Una mirada cruel
DESDE LA primera anécdota -Warren Beatty besando los pies a Jack Warner, que su supuesto protagonista niega- queda claro que Peter Biskind no va a dejar que la realidad o las neuronas deterioradas estropeen su narración. Moteros tranquilos, toros salvajes aspira a ser una crónica generacional, un gran lienzo donde se trenzan magistralmente andanzas personales y labores profesionales. Una historia coral que se alimenta del fatalismo y la predestinación: inmediatamente se destacan vicios y virtudes que determinarán la nómina de ganadores, perdedores y supervivientes.
Biskind exhibe sus fobias y sus filias. Hopper queda retratado como una hiena egocéntrica y ciertamente no tienen perdón jugadas como excluir a Terry Southern, que murió en la pobreza, de la pedrea a la que se hizo acreedor por su aportación al guión de Easy rider. Por el contrario, Al Ashby es exaltado como víctima expiatoria y su entierro cierra el libro, aunque uno sospeche que su mala salud y su bondad no sean suficientes méritos para santificarle.

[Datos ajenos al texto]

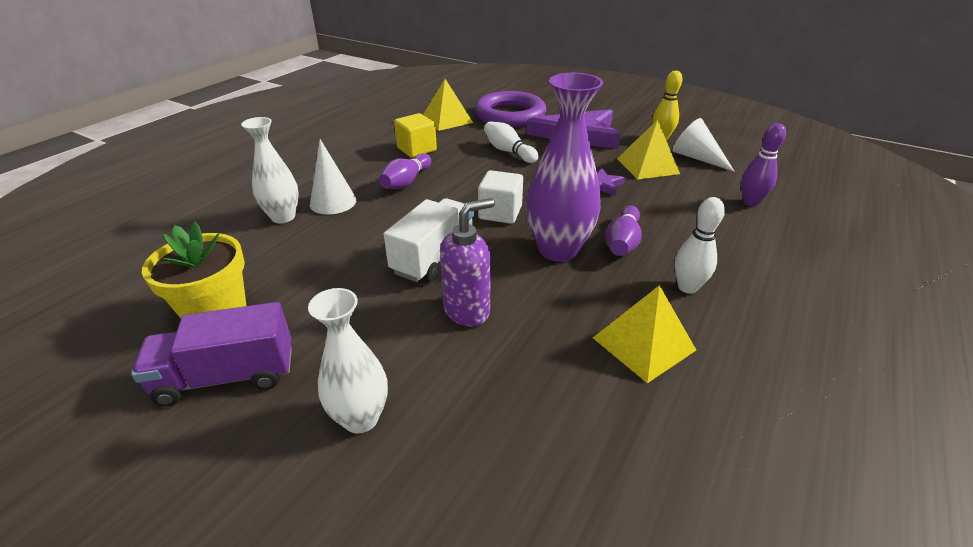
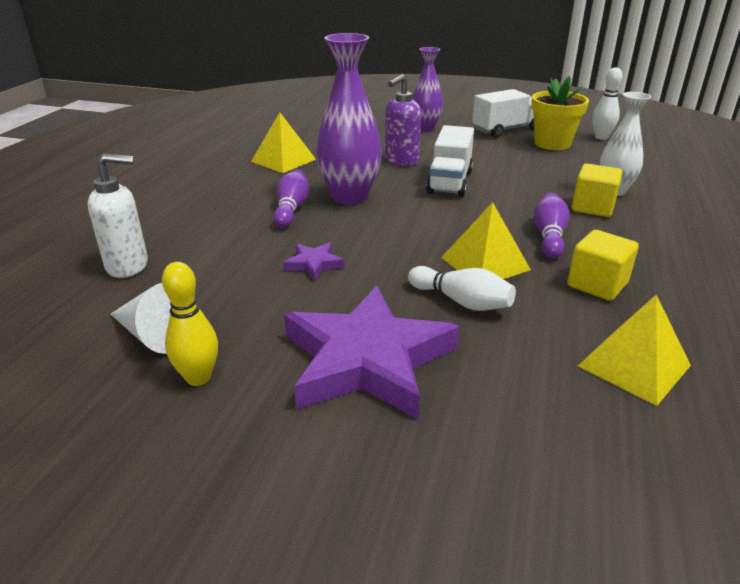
camera: 165 degrees right, 5 degrees down
(227, 376) = (506, 130): purple truck -> white truck
(333, 202) = (592, 207): white cone -> yellow cube
(361, 418) = (425, 128): white vase -> purple vase
(500, 213) = (418, 218): white cube -> none
(510, 115) = (525, 407): purple ring -> none
(647, 166) = (243, 305): yellow pyramid -> yellow pyramid (485, 263)
(687, 287) = (243, 187): white bowling pin -> white bowling pin (601, 137)
(750, 202) = (128, 266): purple bowling pin -> white soap dispenser

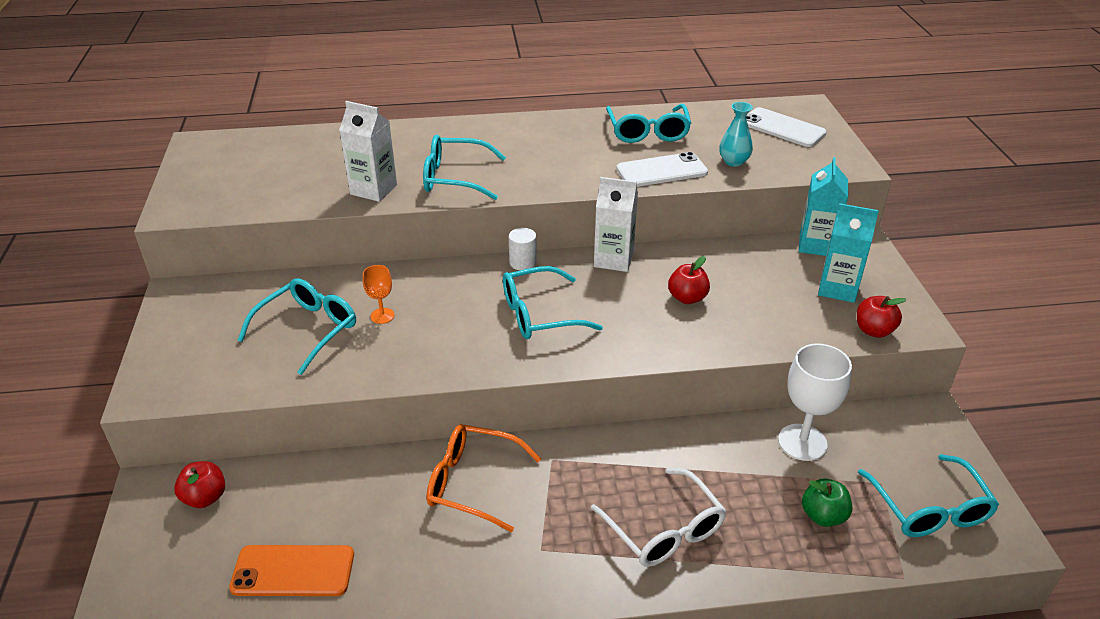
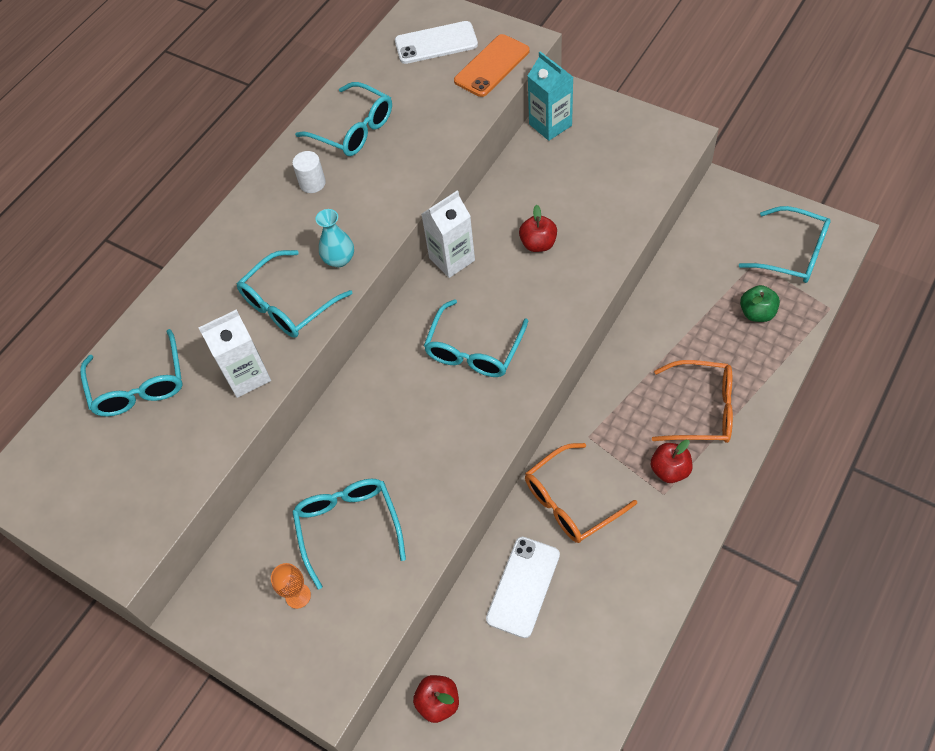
camera: 45 degrees left, 20 degrees up
(293, 571) = (565, 670): orange phone -> orange phone (492, 66)
(322, 152) = (139, 385): none -> turquoise glasses
(382, 316) = (378, 461): orange goblet -> orange goblet (298, 596)
(523, 262) = (399, 322): white cylinder -> white cylinder (312, 183)
(661, 171) = (418, 158): white phone -> white phone (523, 586)
(664, 530) = (702, 409): white glasses -> orange glasses
(733, 162) = (451, 105): turquoise vase -> turquoise vase (339, 259)
(802, 442) = (690, 277): white goblet -> none
(838, 289) = (607, 149): turquoise carton -> none
(874, 330) = (664, 163): red apple -> red apple (669, 470)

Entre uno y otro extremo, Moteros tranquilos, toros salvajes hinca sus incisivos en una industria cainita, un Jardín de las Tentaciones donde se usan mañas florentinas. Hay que pasmarse ante el modo en que el sinuoso Warren Beatty pone la zanahoria ante su enemiga Paulina Kael, la reina de la crítica neoyorquina, seducida para probar suerte en la producción. Se estrella, claro, y todo Hollywood lo celebra. Con Dom Perignon y cocaína.